- _What you need to do_
All lines from the one with "Автоматизированная система |" through the last are to be given again exactly as they stand in the data below, and only those.

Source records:
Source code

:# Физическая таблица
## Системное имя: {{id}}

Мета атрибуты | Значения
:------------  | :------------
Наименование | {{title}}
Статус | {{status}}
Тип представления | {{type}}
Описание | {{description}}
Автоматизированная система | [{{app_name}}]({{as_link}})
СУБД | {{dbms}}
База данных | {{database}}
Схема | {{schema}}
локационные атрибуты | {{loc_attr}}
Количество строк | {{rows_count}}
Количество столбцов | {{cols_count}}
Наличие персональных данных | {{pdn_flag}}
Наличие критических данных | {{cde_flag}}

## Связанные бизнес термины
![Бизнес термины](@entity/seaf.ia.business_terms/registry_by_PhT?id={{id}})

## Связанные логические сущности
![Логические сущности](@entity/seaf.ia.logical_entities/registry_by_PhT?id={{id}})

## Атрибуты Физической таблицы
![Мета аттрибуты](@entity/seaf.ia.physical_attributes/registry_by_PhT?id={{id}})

- _Response_
Автоматизированная система | [{{app_name}}]({{as_link}})
СУБД | {{dbms}}
База данных | {{database}}
Схема | {{schema}}
локационные атрибуты | {{loc_attr}}
Количество строк | {{rows_count}}
Количество столбцов | {{cols_count}}
Наличие персональных данных | {{pdn_flag}}
Наличие критических данных | {{cde_flag}}

## Связанные бизнес термины
![Бизнес термины](@entity/seaf.ia.business_terms/registry_by_PhT?id={{id}})

## Связанные логические сущности
![Логические сущности](@entity/seaf.ia.logical_entities/registry_by_PhT?id={{id}})

## Атрибуты Физической таблицы
![Мета аттрибуты](@entity/seaf.ia.physical_attributes/registry_by_PhT?id={{id}})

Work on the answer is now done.